苺でマウントをとる

 その人は苺が果物ではないという。そんなことも知らないのかという強い調子で、農水省の分類では樹木の実が「果実」で草本が「野菜」と区分されているのだから、草本である苺は野菜なのだという。いえ、それはあくまで役所の「便宜的な区分」であって、日本語として正しいというわけではないですよ、日本語の「くだもの」は「甘くて瑞々しい植物の実」を意味することが多いので、苺や西瓜を「野菜」、胡桃やアーモンドやどんぐりを「果物」と区分するのは、日本語としてはかなり違和感がありますね、なので農水省界隈の業界用語くらいに受けとめておくのがいいんじゃないでしょうかと返したところ、その人は釈然としない顔をしていた。言葉は役所が定義するものではなく、人々の間でどう使われているかによって決まっていくものですからね、国語辞典にしても正しい日本語を定義しているわけではなく、この言葉はこういうふうに使われていますって紹介しているわけですよねと続けたところ、つまらなそうにまあそうですねとあいづちをうっていた。どうやらその人は私と日本語談義がしたかったわけではなく、言葉の誤用を指摘してやり込めたかっただけのようだ。ああ、これが会話でマウントをとるってやつか。いい歳してめんどくせえなあ。

 

 ちなみに昆虫の愛好家や研究者、防虫業界関係者等の「虫屋」の界隈では、虫を「頭(とう)」で数える慣習がある。とくに蝶の専門家はその傾向が強い。由来は諸説あってはっきりしないが、明治・大正の昆虫学黎明期の頃からつづいている慣習らしい。なので、グループで調査・採集をしている際に、虫を「いっぴきにひき……」と数える者がいたら、周囲からシロウトと見なされ、少し軽くあつかわれることになる。

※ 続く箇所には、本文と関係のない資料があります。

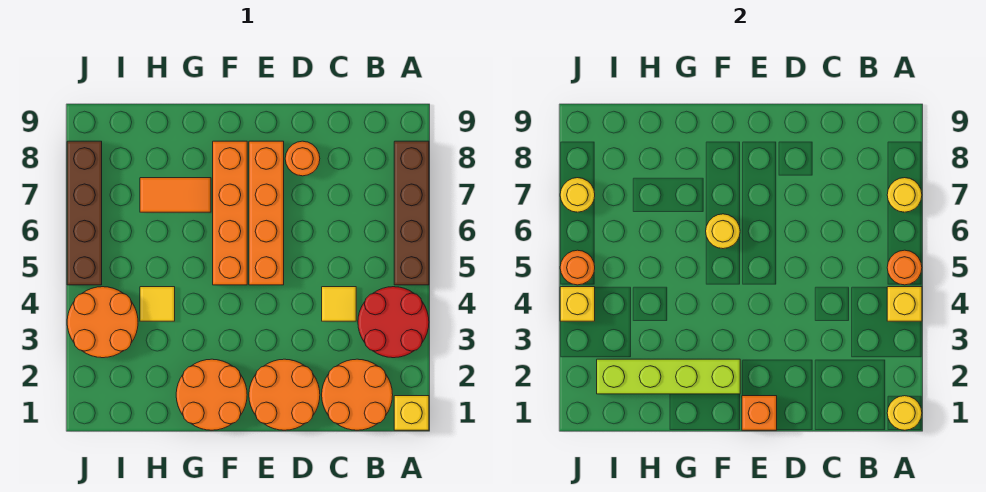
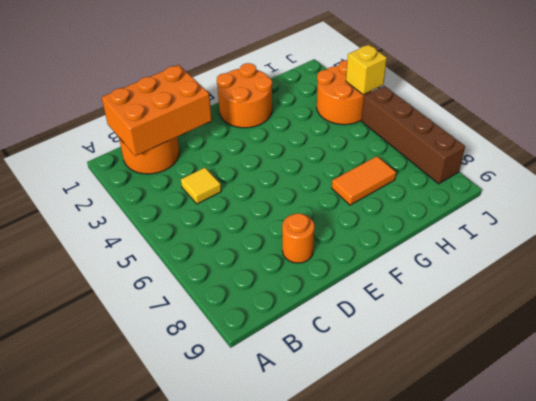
orange 2x3 brick [102,65,212,156] -> none
none -> yellow 1x1 brick [394,396,429,430]
none -> red 2x2 round brick [358,287,429,358]
none -> brown 1x4 brick [394,141,429,285]

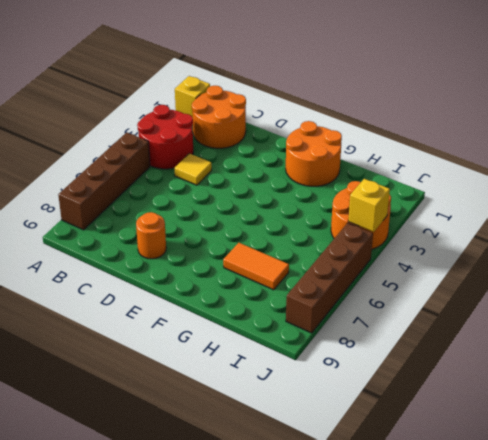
none -> orange 2x2 round brick [249,359,320,430]
none -> orange 1x4 brick [249,141,284,285]
none -> orange 1x4 brick [213,141,247,285]

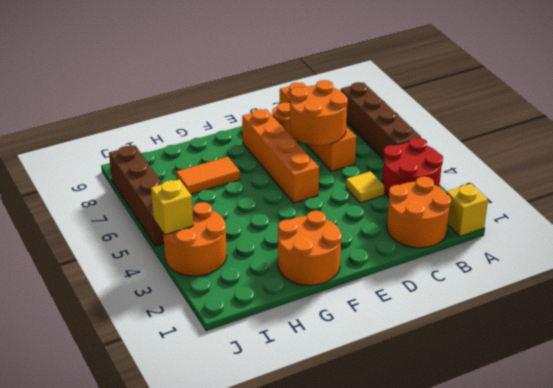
orange 1x4 brick [280,82,356,172] -> orange 1x4 brick moved to [213,141,247,285]
orange 2x2 round brick [290,80,348,145] -> orange 2x2 round brick moved to [249,359,320,430]
none -> yellow 1x1 tile [140,287,175,321]
none -> yellow 1x1 round brick [887,396,922,430]
none -> yellow 1x1 brick [887,287,922,321]

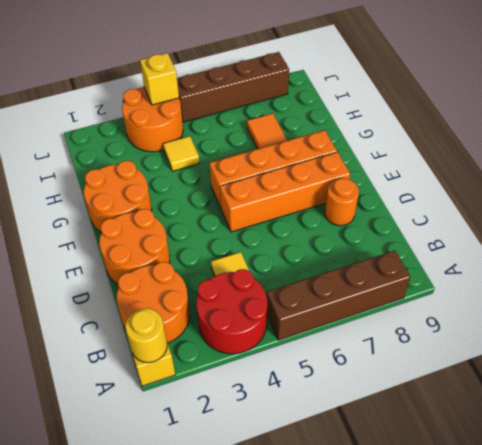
none -> yellow 1x1 brick [887,287,922,321]
none -> orange 1x1 round brick [887,250,922,285]
none -> yellow 1x1 round brick [887,178,922,212]

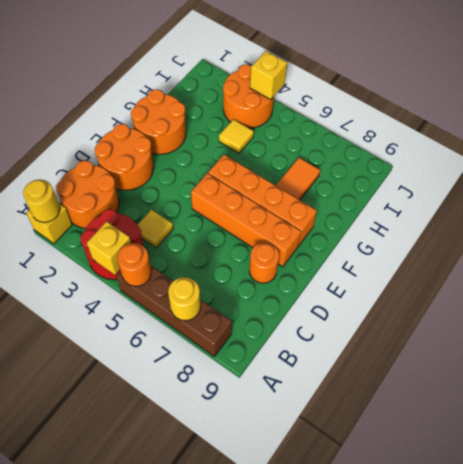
none -> brown 1x4 brick [67,141,102,285]
none -> orange 1x1 brick [742,396,777,430]
none -> lime 1x4 brick [597,359,740,394]

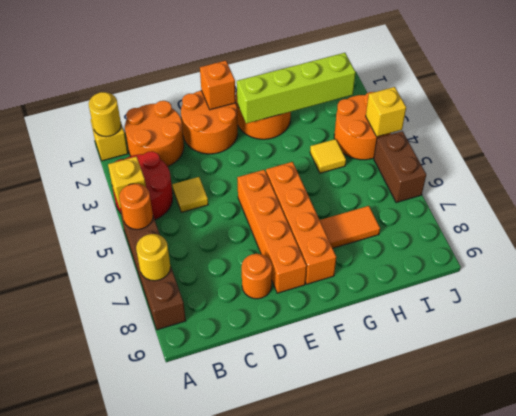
brown 1x2 brick [374,131,426,203] -> brown 1x4 brick [67,141,102,285]
none -> yellow 1x1 round brick [706,214,740,249]
none -> orange 1x1 round brick [560,250,595,285]
none -> yellow 1x1 round brick [560,178,595,212]

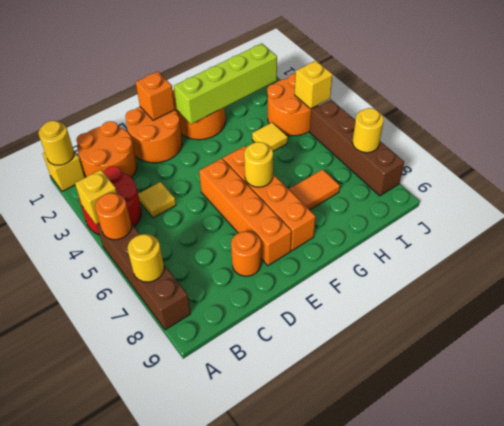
none -> orange 1x1 round brick [560,250,595,285]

ただし、それは愛好家同士の内輪の符丁のようなものにすぎず、昆虫の正式な数え方というわけではない。多少常識のある虫屋ならば、蚤のような小さな生き物を「いっとうにとう……」と数え、その宿主である犬猫のほうを「いっぴきにひき……」と数えることには、これ日本語としてどうなのと違和感をおぼえるだろう。あくまで虫屋の内輪の慣習として、虫を数える際に「頭」を用いることが多いというだけなので、このクイズ番組のように、蝶の正式な数え方は一頭二頭が正解ですと言い切ってしまうのかなり問題があるように思う。こどもの学習ドリルじゃないんだからさ、なんにでも正解があるってわけじゃないよ。

蝶を数えるときの正式な単位は? テレビ静岡

 

 以前、「です・ます」の丁寧表現について、身分の上下に由来する尊敬表現や謙譲表現とは分けて考えるべきで、丁寧表現を敬語に括るのは違和感をおぼえるという話をしていたところ、相手は文科省の敬語の分類を持ち出し、敬語は丁寧語・尊敬語・謙譲語の三つから成り立っているんだから、その主張はそもそも前提から間違っているとやはり妙に勝ち誇った調子で言われたことがある。そういう話をしてるんじゃないんだけどなあ。敬語の分類くらい知ってるよ。役所の便宜的な区分をあたかも宇宙の法則であるかのように思い込んでいる人はあちらこちらにいるらしい。どうも私はこの手の人たちから嫌われることが多い気がします。